Task description: Where does the word "będzie" occur in the data below? Copy each line that holds it.

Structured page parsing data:
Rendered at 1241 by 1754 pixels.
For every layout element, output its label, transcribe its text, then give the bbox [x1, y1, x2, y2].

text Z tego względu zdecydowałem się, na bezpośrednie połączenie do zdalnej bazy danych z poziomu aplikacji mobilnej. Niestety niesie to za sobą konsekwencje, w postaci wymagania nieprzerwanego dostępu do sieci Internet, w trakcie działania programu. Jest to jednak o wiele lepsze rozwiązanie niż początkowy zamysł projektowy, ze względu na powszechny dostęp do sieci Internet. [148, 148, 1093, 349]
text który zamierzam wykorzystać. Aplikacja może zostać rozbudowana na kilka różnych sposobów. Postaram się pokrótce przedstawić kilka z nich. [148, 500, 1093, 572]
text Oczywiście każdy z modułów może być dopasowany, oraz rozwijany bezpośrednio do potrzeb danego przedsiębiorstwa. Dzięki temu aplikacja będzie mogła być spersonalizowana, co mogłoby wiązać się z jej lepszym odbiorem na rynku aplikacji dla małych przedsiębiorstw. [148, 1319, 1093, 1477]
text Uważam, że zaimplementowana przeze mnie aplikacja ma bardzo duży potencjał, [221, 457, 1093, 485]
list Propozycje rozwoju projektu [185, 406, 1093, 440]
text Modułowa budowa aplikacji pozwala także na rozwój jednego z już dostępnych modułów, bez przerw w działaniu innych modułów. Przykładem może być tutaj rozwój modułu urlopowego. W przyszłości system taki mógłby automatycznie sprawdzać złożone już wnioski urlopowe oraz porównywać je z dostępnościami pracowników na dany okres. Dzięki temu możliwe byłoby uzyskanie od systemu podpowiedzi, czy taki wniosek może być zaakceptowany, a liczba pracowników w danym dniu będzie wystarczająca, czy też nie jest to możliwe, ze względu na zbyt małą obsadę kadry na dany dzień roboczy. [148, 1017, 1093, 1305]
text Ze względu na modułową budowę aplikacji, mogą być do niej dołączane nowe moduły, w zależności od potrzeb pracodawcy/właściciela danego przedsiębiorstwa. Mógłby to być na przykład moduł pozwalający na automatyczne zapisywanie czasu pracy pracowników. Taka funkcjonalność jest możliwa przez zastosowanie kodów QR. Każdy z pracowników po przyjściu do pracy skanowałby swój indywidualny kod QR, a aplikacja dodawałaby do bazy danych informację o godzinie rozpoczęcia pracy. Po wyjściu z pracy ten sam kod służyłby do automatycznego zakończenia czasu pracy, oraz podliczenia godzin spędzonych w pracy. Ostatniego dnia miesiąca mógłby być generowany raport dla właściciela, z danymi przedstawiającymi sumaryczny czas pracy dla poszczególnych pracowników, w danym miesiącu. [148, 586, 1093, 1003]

Answer to this exercise:
text Oczywiście każdy z modułów może być dopasowany, oraz rozwijany bezpośrednio do potrzeb danego przedsiębiorstwa. Dzięki temu aplikacja będzie mogła być spersonalizowana, co mogłoby wiązać się z jej lepszym odbiorem na rynku aplikacji dla małych przedsiębiorstw. [148, 1319, 1093, 1477]
text Modułowa budowa aplikacji pozwala także na rozwój jednego z już dostępnych modułów, bez przerw w działaniu innych modułów. Przykładem może być tutaj rozwój modułu urlopowego. W przyszłości system taki mógłby automatycznie sprawdzać złożone już wnioski urlopowe oraz porównywać je z dostępnościami pracowników na dany okres. Dzięki temu możliwe byłoby uzyskanie od systemu podpowiedzi, czy taki wniosek może być zaakceptowany, a liczba pracowników w danym dniu będzie wystarczająca, czy też nie jest to możliwe, ze względu na zbyt małą obsadę kadry na dany dzień roboczy. [148, 1017, 1093, 1305]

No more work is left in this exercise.